A knack for spelling runs in the Sujoe family.
Four years ago, Angel Sujoe and Sujoe Bose traveled from Fort Worth to Washington, D.C., to watch their son Ansun Sujoe compete in the National Spelling Bee. It was Ansun's second straight year to make nationals out of Fort Worth.
Now, the parents are gearing up for another trip to Washington, D.C. — this time they will be cheering their daugther, Hephzibah Sujoe.
Hephzibah correctly spelled the word "tenebrism" — she had already mastered "slurvian," "zwinger," "quixote" and "gymkhana" — to win the 2018 Regional Spelling Bee at TCU.
"I was really excited and surprised, but I gave all glory to God because he is the only one that helped me through the bee," said Hephzibah, who attends Bethesda Christian School in north Fort Worth, near Haltom City.
The Fort Worth sixth-grader was in the round 16 of competition at the 2018 Regional Spelling Bee contest at TCU when she correctly spelled the winning word. Tenebrism, if you didn't know, describes a style of painting.
That's when she became the 2018 Regional Spelling Bee Champion and earned an all-expense paid trip to the Scripps National Spelling Bee in Washington, D.C. on May 29-31. She also received $200, a TCU audit course opportunity, a 1-year subscription of Encyclopedia Britannica online, and a $100 Samuel Louis Sugarman award.
The regional bee, held Thursday, was sponsored in part by the Star-Telegram and hosted and coordinated by the TCU College of Education.
Contestants attend public, private, parochial, charter and home schools.
A day after the local spelling bee, Hephzibah participated in a speech competition. In fact, competition has been a way of life for her in recent weeks. She has competed in several math competitions, including Math Olympics, said her mother, Angel Sujoe.
Hephzibah competed in the Math Olympics after having the flu. Angel Sujoe said she thought maybe they should sit out a competitive event, but her daughter brushed that notion away.
She said, 'Mom don't give up,' " Angel Sujoe said, adding that her daughter dove into math competition.
"She came first. I couldn't even believe it," Angel Sujoe said. "She has amazing perseverance. She doesn't easily give up."
Hephzibah, who wants to be an engineer, has the same approach to spelling. She practices spelling randomly selected words for hours.
"She works through thousands, thousands of words," Angel Sujoe said.
Hephzibah, whose name means "God delights in her," said her faith carries her through her efforts.
"It's the most important thing — it is the foundation of what I am doing right now," Hephzibah said.
Hephzibah plays violin, flute and piano. She paints and writes calligraphy.
"She has beautiful handwriting, and she works on it," Angel Sujoe said.
Hephzibah also ministers to the elderly in nursing homes once a month through song and Scriptures. In her free time, she plays soccer and basketball.
Nancy Berman, dean of the Bethesda Christian School's elementary education, said the Sujoe children have a strong work ethic.
"They are great stewards of the God-given gifts they have been given," said Berman, who coordinates the campus' spelling bee competition. "They are so humble about their achievements."

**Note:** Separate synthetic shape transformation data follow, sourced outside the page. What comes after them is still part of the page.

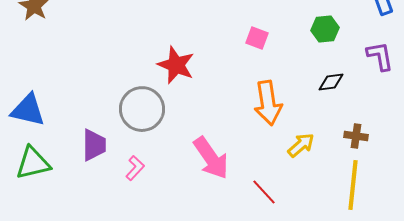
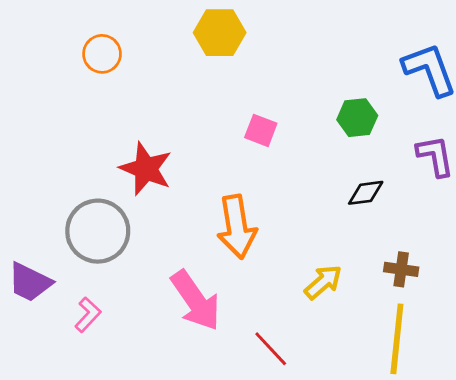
orange arrow: (268, 103) -> (237, 227), moved
purple trapezoid: (94, 145) -> (30, 282), turned 116

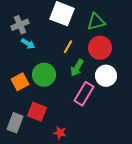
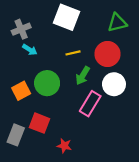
green triangle: (96, 22) -> (117, 23), moved
yellow line: (68, 47) -> (73, 53), turned 48

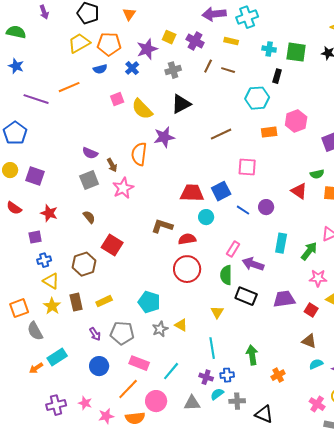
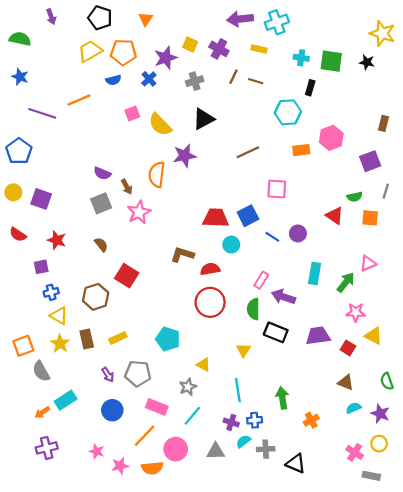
gray star: (160, 329) -> (188, 387), moved
purple cross: (56, 405) -> (47, 448), moved

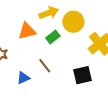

Hephzibah's brother Ansun won the regional spelling bee contest in 2013 while he was attending Keller's Parkwood Hill Intermediate School. In 2014, while a student at Bethesda Christian School, he won the regional competition again.
That year Ansun shared the national title with Sriram Hathwar, 14, of Corning, N.Y.
Hephzibah said her brother got her interested in spelling.
"He set the standard for me," she said. "I really want to follow in his footsteps."
Asked how the family ended up with two spelling whiz kids, Sujoe Bose said: "That's sort of how we bring them up. Her brother set a high bar. She caught on with that."
This article contains information from the Star-Telegram archives.